### [What the exercise asks]
Copy word for word the stretch from the first of the lines through the line containing "The vernier caliper shows 10.4 mm", keeping both ends.

### [Records to use]

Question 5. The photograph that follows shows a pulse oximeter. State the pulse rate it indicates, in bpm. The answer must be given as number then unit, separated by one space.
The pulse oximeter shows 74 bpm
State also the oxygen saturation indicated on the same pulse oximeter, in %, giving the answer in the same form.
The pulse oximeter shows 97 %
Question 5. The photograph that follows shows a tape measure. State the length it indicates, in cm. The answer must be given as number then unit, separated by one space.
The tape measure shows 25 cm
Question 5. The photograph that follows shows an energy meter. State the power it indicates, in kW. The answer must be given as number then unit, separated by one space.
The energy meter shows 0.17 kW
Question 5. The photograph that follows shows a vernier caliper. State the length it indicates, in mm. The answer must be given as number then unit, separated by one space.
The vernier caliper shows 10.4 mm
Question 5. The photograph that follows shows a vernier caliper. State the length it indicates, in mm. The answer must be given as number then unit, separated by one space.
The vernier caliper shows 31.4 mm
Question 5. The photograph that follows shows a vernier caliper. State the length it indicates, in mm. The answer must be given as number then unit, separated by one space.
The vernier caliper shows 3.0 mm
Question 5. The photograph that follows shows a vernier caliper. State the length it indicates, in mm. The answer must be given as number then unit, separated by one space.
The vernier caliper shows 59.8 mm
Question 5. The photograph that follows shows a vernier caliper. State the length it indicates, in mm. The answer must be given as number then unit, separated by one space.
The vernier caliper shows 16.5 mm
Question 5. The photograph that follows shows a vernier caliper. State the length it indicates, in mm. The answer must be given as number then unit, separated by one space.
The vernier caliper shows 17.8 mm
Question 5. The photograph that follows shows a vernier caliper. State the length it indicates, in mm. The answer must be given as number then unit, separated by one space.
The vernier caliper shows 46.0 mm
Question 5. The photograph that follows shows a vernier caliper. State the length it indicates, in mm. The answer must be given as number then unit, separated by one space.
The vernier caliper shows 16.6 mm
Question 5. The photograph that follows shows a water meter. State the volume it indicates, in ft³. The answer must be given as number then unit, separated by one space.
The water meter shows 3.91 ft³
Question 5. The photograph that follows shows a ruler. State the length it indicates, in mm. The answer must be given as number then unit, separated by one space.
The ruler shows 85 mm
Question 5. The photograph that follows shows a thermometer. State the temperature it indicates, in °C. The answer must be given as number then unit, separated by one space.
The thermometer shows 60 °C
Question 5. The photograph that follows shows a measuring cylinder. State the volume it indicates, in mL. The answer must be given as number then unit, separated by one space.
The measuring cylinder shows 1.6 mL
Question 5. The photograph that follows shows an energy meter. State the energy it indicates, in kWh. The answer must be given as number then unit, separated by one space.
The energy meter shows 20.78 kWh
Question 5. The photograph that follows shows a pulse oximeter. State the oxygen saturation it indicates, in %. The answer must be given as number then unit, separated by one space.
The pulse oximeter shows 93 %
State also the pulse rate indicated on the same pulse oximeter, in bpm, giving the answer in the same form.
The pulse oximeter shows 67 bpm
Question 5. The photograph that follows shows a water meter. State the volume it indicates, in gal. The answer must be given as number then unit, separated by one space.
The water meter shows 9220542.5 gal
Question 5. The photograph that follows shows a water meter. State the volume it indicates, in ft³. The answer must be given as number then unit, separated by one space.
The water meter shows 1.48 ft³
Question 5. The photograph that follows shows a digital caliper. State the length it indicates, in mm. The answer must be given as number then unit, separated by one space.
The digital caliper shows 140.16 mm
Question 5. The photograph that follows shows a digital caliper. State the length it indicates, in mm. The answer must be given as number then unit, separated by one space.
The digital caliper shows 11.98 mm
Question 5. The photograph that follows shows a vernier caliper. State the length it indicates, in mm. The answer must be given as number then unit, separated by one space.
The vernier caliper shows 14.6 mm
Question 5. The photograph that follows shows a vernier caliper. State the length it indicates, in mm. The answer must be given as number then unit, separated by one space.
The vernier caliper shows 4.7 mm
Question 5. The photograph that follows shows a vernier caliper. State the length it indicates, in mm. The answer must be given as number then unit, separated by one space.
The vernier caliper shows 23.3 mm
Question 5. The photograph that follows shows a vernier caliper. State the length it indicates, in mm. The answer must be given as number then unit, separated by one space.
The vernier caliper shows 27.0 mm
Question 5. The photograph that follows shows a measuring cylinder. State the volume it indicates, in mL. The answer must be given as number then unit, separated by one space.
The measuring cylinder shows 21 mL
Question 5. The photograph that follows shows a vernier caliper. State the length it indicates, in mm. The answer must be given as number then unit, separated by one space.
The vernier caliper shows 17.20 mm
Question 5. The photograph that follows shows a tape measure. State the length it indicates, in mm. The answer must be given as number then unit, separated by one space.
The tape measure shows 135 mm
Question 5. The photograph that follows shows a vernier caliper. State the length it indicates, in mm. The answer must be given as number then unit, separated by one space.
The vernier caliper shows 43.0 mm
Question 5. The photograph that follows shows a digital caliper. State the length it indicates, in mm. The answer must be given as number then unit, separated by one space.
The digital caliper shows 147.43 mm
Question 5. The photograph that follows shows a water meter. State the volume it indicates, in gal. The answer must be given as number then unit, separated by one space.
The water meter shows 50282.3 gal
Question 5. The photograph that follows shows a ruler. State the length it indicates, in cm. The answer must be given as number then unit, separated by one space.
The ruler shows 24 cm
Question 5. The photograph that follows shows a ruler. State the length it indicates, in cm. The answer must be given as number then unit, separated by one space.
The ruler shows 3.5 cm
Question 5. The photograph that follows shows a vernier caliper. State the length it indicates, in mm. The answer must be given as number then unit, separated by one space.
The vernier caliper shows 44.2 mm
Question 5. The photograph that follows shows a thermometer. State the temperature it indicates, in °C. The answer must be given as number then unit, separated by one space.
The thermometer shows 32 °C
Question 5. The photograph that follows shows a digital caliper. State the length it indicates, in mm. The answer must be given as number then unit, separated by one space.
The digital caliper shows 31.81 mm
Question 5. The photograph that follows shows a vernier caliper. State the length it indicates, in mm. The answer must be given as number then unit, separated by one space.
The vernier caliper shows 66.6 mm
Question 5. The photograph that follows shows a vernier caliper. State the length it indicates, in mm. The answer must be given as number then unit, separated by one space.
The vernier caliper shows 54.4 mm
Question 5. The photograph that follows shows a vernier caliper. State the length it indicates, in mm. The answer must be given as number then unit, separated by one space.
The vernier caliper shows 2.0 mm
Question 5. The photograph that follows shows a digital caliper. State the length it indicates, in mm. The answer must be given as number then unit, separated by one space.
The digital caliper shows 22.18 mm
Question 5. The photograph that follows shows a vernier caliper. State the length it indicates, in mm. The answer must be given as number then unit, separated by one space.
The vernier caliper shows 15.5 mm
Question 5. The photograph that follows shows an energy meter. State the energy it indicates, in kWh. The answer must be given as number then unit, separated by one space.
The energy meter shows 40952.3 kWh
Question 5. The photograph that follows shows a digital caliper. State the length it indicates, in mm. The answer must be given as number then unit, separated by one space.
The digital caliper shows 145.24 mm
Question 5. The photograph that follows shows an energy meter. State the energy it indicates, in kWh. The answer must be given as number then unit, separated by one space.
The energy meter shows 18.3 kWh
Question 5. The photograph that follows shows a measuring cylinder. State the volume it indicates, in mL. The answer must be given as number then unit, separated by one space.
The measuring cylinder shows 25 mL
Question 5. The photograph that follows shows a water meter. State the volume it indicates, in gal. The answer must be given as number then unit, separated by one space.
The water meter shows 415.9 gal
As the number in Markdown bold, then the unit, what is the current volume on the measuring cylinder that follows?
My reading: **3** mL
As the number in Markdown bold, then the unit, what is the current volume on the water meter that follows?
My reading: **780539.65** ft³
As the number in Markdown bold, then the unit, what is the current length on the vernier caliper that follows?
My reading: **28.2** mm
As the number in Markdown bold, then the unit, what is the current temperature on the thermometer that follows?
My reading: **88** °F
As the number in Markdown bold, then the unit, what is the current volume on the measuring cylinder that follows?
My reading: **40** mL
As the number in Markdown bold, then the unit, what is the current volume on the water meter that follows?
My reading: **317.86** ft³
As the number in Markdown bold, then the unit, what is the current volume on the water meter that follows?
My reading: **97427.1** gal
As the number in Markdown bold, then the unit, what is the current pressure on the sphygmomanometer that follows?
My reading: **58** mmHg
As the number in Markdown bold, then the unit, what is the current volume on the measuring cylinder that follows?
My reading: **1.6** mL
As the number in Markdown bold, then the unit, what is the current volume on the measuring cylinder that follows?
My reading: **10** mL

### [Task output]
Question 5. The photograph that follows shows a pulse oximeter. State the pulse rate it indicates, in bpm. The answer must be given as number then unit, separated by one space.
The pulse oximeter shows 74 bpm
State also the oxygen saturation indicated on the same pulse oximeter, in %, giving the answer in the same form.
The pulse oximeter shows 97 %
Question 5. The photograph that follows shows a tape measure. State the length it indicates, in cm. The answer must be given as number then unit, separated by one space.
The tape measure shows 25 cm
Question 5. The photograph that follows shows an energy meter. State the power it indicates, in kW. The answer must be given as number then unit, separated by one space.
The energy meter shows 0.17 kW
Question 5. The photograph that follows shows a vernier caliper. State the length it indicates, in mm. The answer must be given as number then unit, separated by one space.
The vernier caliper shows 10.4 mm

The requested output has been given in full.